Problem details:
Repeat word for word the opening stretch of the entries, from the first line through the line containing "拗音拡張の「み」の流れがあまり良くない, label: Web -> iOS".

Records to use:
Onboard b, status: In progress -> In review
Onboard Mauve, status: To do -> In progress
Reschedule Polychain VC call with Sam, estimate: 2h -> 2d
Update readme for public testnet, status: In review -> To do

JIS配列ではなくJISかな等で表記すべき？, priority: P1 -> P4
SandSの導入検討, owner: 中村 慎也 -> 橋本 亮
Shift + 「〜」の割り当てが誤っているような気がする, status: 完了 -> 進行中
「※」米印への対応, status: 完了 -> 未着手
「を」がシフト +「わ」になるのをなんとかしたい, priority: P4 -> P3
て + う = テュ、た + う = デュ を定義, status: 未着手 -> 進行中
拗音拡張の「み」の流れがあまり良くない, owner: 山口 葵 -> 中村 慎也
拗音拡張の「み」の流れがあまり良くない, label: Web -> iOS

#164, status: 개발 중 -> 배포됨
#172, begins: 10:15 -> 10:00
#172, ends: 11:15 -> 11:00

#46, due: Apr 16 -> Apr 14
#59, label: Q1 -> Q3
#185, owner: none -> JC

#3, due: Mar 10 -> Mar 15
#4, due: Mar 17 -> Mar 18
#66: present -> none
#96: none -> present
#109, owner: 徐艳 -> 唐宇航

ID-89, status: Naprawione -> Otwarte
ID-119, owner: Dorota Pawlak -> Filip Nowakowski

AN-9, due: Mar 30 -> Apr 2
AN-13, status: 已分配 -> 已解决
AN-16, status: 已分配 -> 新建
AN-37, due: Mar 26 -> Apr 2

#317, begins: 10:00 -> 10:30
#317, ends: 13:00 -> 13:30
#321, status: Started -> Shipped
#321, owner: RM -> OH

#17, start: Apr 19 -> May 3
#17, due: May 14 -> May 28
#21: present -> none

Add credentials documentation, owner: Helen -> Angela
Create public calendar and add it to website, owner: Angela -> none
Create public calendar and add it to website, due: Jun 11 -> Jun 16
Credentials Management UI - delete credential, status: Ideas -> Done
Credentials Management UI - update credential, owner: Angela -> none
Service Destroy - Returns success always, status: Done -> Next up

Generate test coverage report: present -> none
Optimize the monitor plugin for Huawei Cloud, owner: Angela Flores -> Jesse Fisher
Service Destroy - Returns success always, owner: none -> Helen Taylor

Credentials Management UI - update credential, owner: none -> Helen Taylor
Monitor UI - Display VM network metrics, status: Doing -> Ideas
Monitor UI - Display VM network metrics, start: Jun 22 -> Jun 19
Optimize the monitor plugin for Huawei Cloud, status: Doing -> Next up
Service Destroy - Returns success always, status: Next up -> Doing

Result of this exercise:
Onboard b, status: In progress -> In review
Onboard Mauve, status: To do -> In progress
Reschedule Polychain VC call with Sam, estimate: 2h -> 2d
Update readme for public testnet, status: In review -> To do

JIS配列ではなくJISかな等で表記すべき？, priority: P1 -> P4
SandSの導入検討, owner: 中村 慎也 -> 橋本 亮
Shift + 「〜」の割り当てが誤っているような気がする, status: 完了 -> 進行中
「※」米印への対応, status: 完了 -> 未着手
「を」がシフト +「わ」になるのをなんとかしたい, priority: P4 -> P3
て + う = テュ、た + う = デュ を定義, status: 未着手 -> 進行中
拗音拡張の「み」の流れがあまり良くない, owner: 山口 葵 -> 中村 慎也
拗音拡張の「み」の流れがあまり良くない, label: Web -> iOS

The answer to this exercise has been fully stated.